Kemajuan teknologi yang terus berkembang seakan melipat bumi. Jangkauan komunikasi tidak terkendala oleh jarak, demikian halnya dengan keberadaan Group Whatsapp Sanggar Kedirian. Adanya semakin memudahkan dalam hal komunikasi, adanya mengintensifkan untuk saling berdiskusi dan adanya pula tak jarang terjadi perdebatan berujung sakit hati. Tingkat keluasan hati, pola pikir yang linear, eksistensi dan egoisme seakan masih mendominasi pemikiran dan hati pelakunya. Akan tetapi semua hal ini adalah bagian dari proses pembelajaran kita semua bahwa Group Whatsapp Sanggar Kedirian ini sebenarnya adalah laboratorium untuk mengetahui attitude penggunanya, bisa untuk meneliti apa saja dengan berbagai eksperimen perilaku, yang sekedar membuang sampah, pelampiasan kepuasan ego batin yang dangkal, akting-akting kecil, pamer peran, tebar pesona, pencitraan atau justru kesadaran untuk berpuasa ekspresi dan akan berbuka pada waktunya.
Nomor satu adalah menyadari kembali pentingnya niat yang tepat pada setiap apa yang hendak disampaikan. Menyadari posisi mana yang mestinya disampaikan secara personal atau biasa disebut japri (jalur pribadi) atau yang harus pantas dipublish. Andum panemu ilmu atas tadabburanya, jarak pandang, informasi, pertanyaan, jawaban, sanggahan, ajakan, nasehat dan sebagainya mestinya merupakan bahan dasar pertimbangan dalam menyampaikan di Group Whatsapp.
Namun apakah kita sudah sudah siap menjadi keranjang yang siap menampung sesuatu yang tidak terlalu penting menurut pemahaman kita. Sementara, berbagai macam kalimat baik itu share maupun buah pemikiran para pelaku yang liar membombardir seakan tiada habisnya terus bermunculan. Berbagai variasi tanggapan turut mewarnai, ada yang biasa saja, ada yang tidak suka, ada yang tidak peduli bahkan tidak sedikit ada pula yang sama sekali tidak membacanya dengan memilih clear saja.
Itu semua adalah bentuk eksplorasi para pelaku dan sesungguhnya butuh tempat untuk ditampung, mungkin keberadaan Sanggar Kedirian adalah alternatif pilihan mereka dalam melampiaskan semua hal tadi. Ya, satu-satunya jalan adalah saling ngancani, saling merangkul, secara bersama maupun sendiri-sendiri dengan menyiapkan daya tampung hati dan pikiran yang jembar.
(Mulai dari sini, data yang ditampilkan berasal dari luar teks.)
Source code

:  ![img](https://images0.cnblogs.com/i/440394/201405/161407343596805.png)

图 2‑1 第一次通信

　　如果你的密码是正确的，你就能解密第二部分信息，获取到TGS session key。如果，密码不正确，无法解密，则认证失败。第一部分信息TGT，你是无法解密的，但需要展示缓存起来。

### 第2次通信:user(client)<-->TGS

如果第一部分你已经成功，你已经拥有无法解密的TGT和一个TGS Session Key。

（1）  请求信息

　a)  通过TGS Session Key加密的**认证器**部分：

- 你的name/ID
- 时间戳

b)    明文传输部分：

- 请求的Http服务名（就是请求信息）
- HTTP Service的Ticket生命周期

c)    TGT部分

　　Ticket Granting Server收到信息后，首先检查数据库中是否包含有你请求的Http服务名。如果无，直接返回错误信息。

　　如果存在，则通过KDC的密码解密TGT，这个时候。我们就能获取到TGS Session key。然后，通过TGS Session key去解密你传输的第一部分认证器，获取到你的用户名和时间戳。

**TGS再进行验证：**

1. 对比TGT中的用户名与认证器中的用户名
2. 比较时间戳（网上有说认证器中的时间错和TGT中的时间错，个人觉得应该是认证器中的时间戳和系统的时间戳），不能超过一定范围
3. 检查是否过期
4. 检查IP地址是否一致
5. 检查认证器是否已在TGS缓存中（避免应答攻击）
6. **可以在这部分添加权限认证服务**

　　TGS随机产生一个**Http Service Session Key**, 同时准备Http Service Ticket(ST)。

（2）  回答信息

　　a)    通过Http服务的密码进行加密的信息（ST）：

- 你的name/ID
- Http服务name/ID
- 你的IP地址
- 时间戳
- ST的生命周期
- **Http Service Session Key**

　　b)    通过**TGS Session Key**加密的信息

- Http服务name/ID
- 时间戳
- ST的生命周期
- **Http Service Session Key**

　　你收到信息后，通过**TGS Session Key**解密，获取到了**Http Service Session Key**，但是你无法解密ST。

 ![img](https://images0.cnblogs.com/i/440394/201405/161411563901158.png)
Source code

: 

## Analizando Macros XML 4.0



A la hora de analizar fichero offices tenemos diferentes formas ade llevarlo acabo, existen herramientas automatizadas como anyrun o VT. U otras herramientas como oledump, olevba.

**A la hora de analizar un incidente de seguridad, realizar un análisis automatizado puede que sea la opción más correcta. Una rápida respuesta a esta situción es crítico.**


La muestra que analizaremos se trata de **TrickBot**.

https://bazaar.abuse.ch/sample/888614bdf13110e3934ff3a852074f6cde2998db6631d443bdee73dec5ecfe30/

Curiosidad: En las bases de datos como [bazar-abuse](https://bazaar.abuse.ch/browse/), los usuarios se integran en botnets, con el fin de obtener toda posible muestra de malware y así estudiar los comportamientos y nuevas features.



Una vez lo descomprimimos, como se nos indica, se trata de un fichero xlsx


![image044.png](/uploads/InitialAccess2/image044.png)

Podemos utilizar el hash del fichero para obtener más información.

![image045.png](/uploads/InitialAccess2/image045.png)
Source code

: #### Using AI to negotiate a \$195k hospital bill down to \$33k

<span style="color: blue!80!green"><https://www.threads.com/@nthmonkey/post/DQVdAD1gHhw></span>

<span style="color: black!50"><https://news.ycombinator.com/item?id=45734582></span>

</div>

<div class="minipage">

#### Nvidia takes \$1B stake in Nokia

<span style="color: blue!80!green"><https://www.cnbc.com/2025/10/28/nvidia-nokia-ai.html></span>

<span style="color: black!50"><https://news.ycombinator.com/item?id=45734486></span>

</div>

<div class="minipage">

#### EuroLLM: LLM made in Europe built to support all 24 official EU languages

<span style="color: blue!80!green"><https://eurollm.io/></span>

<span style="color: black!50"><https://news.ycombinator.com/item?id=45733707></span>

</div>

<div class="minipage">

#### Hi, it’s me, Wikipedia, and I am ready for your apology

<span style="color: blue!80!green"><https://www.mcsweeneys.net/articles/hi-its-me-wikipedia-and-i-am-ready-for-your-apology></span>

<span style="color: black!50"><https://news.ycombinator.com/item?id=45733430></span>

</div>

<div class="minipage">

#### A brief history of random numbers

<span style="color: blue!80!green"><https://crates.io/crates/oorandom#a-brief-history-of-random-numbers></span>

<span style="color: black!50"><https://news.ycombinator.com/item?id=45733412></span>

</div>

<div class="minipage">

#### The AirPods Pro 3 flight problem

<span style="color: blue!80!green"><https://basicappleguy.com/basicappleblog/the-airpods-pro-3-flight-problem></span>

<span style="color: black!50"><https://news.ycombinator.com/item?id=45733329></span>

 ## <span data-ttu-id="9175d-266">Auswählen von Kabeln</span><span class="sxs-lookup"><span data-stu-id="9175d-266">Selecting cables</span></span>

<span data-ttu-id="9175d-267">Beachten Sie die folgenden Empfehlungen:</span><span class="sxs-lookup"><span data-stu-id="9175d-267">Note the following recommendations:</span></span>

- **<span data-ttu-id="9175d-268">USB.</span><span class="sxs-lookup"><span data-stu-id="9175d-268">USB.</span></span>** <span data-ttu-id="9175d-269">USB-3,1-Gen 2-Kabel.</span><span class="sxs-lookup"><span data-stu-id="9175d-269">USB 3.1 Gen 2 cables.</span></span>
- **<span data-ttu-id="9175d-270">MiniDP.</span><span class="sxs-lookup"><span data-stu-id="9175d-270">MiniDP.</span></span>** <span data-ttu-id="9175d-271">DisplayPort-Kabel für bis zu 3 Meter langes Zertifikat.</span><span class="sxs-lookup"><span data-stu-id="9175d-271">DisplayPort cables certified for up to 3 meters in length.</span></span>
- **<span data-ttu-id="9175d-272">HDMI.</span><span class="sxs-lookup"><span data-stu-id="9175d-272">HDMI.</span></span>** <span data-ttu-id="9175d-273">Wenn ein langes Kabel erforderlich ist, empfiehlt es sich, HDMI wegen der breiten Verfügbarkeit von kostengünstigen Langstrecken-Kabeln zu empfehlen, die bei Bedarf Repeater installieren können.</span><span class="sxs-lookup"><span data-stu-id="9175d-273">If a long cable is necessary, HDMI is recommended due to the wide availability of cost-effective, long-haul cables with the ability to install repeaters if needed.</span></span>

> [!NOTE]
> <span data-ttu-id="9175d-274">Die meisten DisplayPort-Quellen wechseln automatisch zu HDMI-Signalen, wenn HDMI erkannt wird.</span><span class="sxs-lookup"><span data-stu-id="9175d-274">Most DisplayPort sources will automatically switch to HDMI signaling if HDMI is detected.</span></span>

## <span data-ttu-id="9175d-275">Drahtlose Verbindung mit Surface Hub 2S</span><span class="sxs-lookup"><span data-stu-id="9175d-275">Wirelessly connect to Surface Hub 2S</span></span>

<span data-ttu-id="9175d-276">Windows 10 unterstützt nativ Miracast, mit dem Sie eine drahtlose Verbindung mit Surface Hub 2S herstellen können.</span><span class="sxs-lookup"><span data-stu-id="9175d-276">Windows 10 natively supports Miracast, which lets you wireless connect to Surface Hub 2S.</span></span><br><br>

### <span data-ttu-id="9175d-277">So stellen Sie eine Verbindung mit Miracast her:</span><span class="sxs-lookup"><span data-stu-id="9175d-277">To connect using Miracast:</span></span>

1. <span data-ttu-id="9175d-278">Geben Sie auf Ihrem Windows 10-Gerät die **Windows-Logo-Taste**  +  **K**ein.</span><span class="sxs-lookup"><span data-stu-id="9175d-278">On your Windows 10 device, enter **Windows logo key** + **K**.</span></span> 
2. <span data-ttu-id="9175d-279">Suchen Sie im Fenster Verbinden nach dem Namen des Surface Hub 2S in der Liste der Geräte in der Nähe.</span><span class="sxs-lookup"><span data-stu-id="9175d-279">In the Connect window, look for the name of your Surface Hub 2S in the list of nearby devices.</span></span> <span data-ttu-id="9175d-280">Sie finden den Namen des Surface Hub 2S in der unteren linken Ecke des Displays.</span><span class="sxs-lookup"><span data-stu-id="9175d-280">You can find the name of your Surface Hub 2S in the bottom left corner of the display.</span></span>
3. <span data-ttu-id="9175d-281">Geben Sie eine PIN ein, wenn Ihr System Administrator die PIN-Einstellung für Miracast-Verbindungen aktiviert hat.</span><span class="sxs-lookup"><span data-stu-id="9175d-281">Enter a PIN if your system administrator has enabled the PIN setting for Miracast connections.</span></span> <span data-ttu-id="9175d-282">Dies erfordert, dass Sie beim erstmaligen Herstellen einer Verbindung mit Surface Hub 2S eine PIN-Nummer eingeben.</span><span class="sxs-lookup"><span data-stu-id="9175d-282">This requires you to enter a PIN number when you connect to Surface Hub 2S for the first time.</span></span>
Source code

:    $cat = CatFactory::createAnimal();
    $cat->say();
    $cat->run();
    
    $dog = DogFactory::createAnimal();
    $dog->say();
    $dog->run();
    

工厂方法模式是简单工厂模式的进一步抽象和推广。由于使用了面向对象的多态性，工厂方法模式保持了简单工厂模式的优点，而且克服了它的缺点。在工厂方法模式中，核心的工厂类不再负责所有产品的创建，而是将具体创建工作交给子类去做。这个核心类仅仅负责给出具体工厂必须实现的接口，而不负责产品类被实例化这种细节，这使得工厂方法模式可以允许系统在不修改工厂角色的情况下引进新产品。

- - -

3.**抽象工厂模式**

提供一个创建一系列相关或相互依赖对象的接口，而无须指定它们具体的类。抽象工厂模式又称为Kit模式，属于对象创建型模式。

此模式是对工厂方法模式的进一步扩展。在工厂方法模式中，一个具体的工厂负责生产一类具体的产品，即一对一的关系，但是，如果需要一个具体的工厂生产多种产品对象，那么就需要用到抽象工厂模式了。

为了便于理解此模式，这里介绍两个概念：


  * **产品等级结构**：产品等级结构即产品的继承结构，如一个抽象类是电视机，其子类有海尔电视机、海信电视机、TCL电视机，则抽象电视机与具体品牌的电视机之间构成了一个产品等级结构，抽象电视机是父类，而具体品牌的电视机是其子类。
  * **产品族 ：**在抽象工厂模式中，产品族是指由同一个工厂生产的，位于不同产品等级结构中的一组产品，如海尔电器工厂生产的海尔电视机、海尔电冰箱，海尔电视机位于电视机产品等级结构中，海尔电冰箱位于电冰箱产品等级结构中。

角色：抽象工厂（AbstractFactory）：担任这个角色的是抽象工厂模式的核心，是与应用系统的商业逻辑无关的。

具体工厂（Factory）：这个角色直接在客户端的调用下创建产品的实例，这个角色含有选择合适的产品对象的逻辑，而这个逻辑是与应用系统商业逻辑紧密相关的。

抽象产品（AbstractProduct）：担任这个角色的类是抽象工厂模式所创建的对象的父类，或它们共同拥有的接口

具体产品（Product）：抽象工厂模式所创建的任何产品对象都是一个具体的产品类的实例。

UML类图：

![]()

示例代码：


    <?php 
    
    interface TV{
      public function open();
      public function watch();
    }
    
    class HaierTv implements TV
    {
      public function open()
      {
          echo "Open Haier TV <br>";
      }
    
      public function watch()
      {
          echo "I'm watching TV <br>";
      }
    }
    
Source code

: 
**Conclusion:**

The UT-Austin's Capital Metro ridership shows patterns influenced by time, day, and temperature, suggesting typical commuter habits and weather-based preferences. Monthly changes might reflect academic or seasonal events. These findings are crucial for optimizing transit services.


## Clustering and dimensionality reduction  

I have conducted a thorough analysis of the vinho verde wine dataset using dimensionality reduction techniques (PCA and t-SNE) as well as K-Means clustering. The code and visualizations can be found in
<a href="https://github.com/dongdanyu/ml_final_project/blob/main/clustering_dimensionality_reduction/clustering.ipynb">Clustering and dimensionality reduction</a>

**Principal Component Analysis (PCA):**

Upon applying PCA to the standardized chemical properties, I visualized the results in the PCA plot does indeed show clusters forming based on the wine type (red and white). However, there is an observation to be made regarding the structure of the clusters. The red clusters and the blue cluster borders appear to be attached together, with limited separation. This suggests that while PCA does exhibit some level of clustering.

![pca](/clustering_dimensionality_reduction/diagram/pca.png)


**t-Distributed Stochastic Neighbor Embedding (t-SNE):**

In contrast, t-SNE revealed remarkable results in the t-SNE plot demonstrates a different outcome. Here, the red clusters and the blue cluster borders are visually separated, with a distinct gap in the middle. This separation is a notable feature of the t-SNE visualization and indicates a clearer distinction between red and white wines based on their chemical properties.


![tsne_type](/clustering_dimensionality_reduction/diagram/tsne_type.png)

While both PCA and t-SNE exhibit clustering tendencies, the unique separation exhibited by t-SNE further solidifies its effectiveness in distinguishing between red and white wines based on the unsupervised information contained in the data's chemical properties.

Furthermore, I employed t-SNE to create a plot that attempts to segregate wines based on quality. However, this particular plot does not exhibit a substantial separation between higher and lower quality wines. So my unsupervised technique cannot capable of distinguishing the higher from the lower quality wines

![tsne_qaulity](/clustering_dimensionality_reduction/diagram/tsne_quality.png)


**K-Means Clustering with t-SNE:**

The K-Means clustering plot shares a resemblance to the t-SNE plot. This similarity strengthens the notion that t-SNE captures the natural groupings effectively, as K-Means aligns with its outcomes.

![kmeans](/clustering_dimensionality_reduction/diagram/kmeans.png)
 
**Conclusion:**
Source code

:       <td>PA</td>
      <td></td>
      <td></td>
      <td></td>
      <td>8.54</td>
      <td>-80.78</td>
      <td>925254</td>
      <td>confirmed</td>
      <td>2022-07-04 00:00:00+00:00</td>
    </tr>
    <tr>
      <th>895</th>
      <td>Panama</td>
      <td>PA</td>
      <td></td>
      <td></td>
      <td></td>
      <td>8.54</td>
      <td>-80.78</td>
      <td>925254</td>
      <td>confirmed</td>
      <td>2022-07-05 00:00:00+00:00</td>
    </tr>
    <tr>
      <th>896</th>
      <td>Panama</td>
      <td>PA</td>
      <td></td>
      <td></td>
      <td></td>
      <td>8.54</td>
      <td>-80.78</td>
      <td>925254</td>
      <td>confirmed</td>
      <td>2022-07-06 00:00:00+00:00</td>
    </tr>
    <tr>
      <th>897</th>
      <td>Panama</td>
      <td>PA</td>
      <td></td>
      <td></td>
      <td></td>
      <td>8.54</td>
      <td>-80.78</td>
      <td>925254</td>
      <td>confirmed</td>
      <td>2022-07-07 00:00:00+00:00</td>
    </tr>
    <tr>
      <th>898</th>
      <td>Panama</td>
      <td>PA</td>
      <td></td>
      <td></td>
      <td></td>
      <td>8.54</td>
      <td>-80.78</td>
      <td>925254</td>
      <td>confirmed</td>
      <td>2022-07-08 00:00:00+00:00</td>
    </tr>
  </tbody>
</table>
Memahami kegelisahan, keluh kesah ini bisa dari berbagai sudut pandang dari kemungkinan sebab, keluarga, ekonomi, lingkungan sosial, penyakit, pekerjaan dan berbagai kemungkinan lain sehingga inilah sesungguhnya Maiyah. Tidak ada sesuatupun yang sia-sia. Bahkan hal kecil yang dianggap remeh pun ternyata pada saat dan waktu yang tepat akan menjadi sesuatu yang sangat mengagumkan.
Sanggar Kedirian mencoba mengajak belajar bersama untuk berkesanggupan menjadi hati yang jembar dengan upaya setiap pelakunya, secara sendiri-sendiri atau bersama-sama, untuk mencari dan menemukan ketepatan posisi dan keadilan hubungannya dengan Tuhan, sesama makhluk, alam semesta dan dirinya sendiri.